Hans van Mierlo – de onzekere jongen uit een Brabantse patriciërsfamilie – kwam laat tot bloei. Pas toen hij na een moeizame rechtenstudie in het katholieke Nijmegen op 29-jarige leeftijd in Amsterdam ging wonen, vond hij, meevarend op de golf van veranderingen in de jaren zestig, zijn plek: eerst als journalist en vanaf 1966 als partijleider van D66.
Van Mierlo stond aan de wieg van twee van de bijzonderste regeringen van de twintigste eeuw: het progressieve kabinet-Den
Uyl (1973-1977) en de paarse kabinetten-Kok (1994-2002). De belofte van een nieuw bestel wist hij nooit in te lossen. Staatkundige hervormingen kwamen niet van de grond. Het ideaal van één progressieve volkspartij werd een desillusie. Maar al die jaren bleef de ongedisciplineerde libertijn met zijn intellectuele uitstraling de politieke tolk van Nederlanders die streefden naar individuele vrijheid in een sociale rechtsstaat.

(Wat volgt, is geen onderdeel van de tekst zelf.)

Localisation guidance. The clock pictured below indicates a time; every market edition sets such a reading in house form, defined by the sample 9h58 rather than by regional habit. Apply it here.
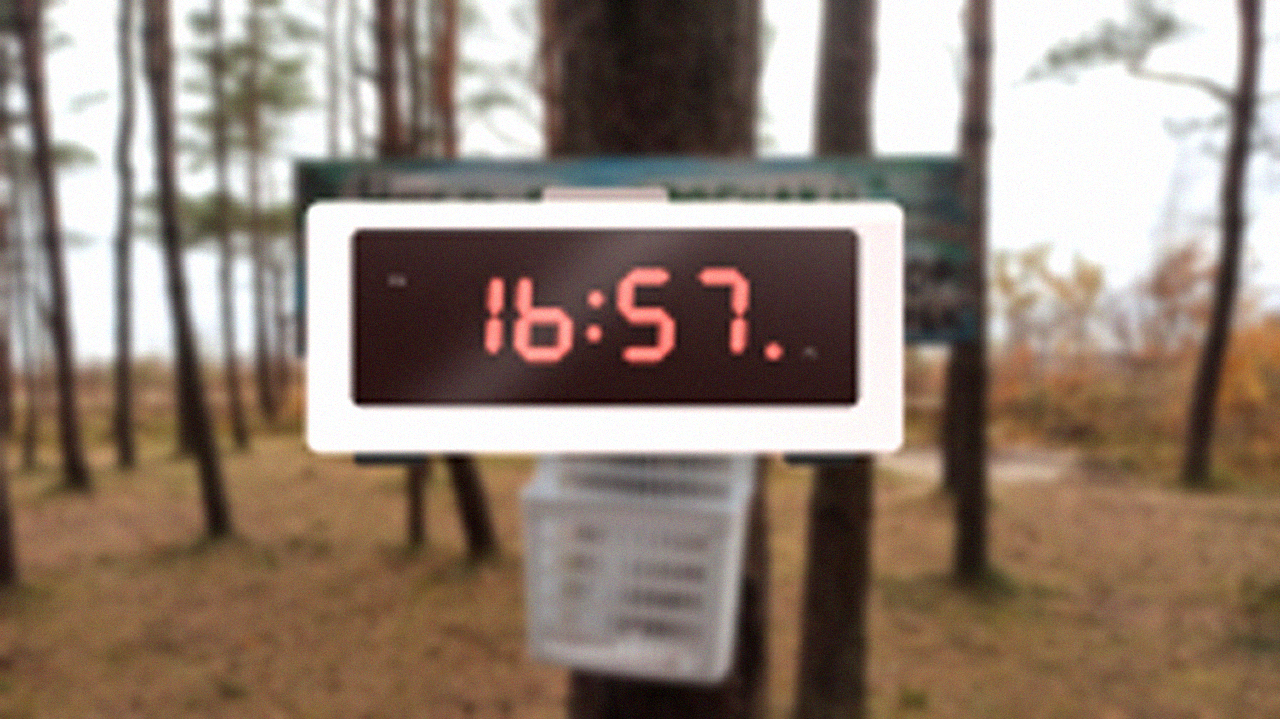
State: 16h57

Journalist en historicus Hubert Smeets, die als eerste Van Mierlo’s privéarchieven mocht inzien, laat zien hoe politiek voor de twijfelaar Van Mierlo een intellectuele levenshouding was, geen kille machtsstrijd – al was hij niet vies van de macht. Een wonderbaarlijk politicus is het portret van een zoeker en een tobber, van een politicus die geen politicus was, maar Nederland wel vormgaf.